#### Provided text ####

Surely, this Instruction which I enjoin upon you this day is not too baffling for you, nor is it beyond reach. It is not in the heavens, that you should say, “Who among us can go up to the heavens and get it for us and impart it to us, that we may observe it?” Neither is it beyond the sea, that you should say, “Who among us can cross to the other side of the sea and get it for us and impart it to us, that we may observe it?”  No, the thing is very close to you, in your mouth and in your heart, to observe it.[3]

 

         The Torah’s language, crafted millennia ago, exhorts us to treat one another fairly.  It reminds us to be stonecatchers; it exhorts us to remember that all have an equal right to, and stake in, working for the betterment of the community.  This is further exemplified by the portion read on Yom Kippur afternoon, the so-called Holiness Code, which begins with the instruction, “Be holy!  For I, Adonai your God, am holy.”[4]

 

         But how do we embody and exemplify holiness?  Unlike many other mitzvot, such as holding a Passover seder, or hearing the shofar’s call, holiness does not represent a concrete action that takes place within a definitive time frame. If we were playing a game and the leader called out, “Simon says, ‘Be Holy!’” it’s likely we would not know how to respond.  We are not ourselves divine beings, and thus we cannot exemplify holiness in the exact manner that God does so.

 

         Nonetheless, we know that ignoring the call to holiness is not a viable option.  Neither the Torah nor Jewish tradition in general would look kindly upon us if we failed to complete this homework and proclaimed that we did not understand the assignment.  Thus, we seek out opportunities to emulate God—opportunities to work in partnership with God to engage in holy acts such as feeding the hungry, nurturing the sick, standing up for the oppressed and wronged.  We strive to be holy when we act as stonecatchers in our world, preventing harm from coming to others.

 

         One of the most-repeated mitzvot in the Torah is the reminder to love the stranger, for we were strangers in the land of Mitzrayim.  It’s even offered as a rational for some of the obligations enumerated in the holiness code.  Because of the way in which our identity as a people is intertwined with our memory of oppression during slavery, we are urged to live our lives in a manner that shows empathy for others who find themselves in similar situations.  Our people has known brokenness; now we have the sacred responsibility of fixing and healing the brokenness of others.

 

         Bryan Stevenson notes that, “We are all broken by something.  We have all hurt someone and have been hurt.  We all share the condition of brokenness, even if our brokenness is not equivalent…”[5]  I think that in many ways, this is what Yom Kippur is all about: as difficult as the process of seeking forgiveness and forgiving others may be, it represents a recognition of human imperfection.  We acknowledge that we have not always conducted ourselves in a holy manner, in a manner consistent with that which is expected form us.  By taking this time to seek forgiveness for ourselves and to grant it to others, we acknowledge the brokenness of humanity that causes us to sometimes behave in negative ways.  But we also begin to clean up from that messy brokenness and build a brighter future.

#### Provided records ####

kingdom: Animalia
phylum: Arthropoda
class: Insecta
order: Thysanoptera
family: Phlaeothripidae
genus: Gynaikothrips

####

* Task objective: Quote the Yom Kippur text word for word, starting with "One of the most-repeated mitzvot in" and going on through "brokenness of others.".

* Solution to this problem:
One of the most-repeated mitzvot in the Torah is the reminder to love the stranger, for we were strangers in the land of Mitzrayim.  It’s even offered as a rational for some of the obligations enumerated in the holiness code.  Because of the way in which our identity as a people is intertwined with our memory of oppression during slavery, we are urged to live our lives in a manner that shows empathy for others who find themselves in similar situations.  Our people has known brokenness; now we have the sacred responsibility of fixing and healing the brokenness of others.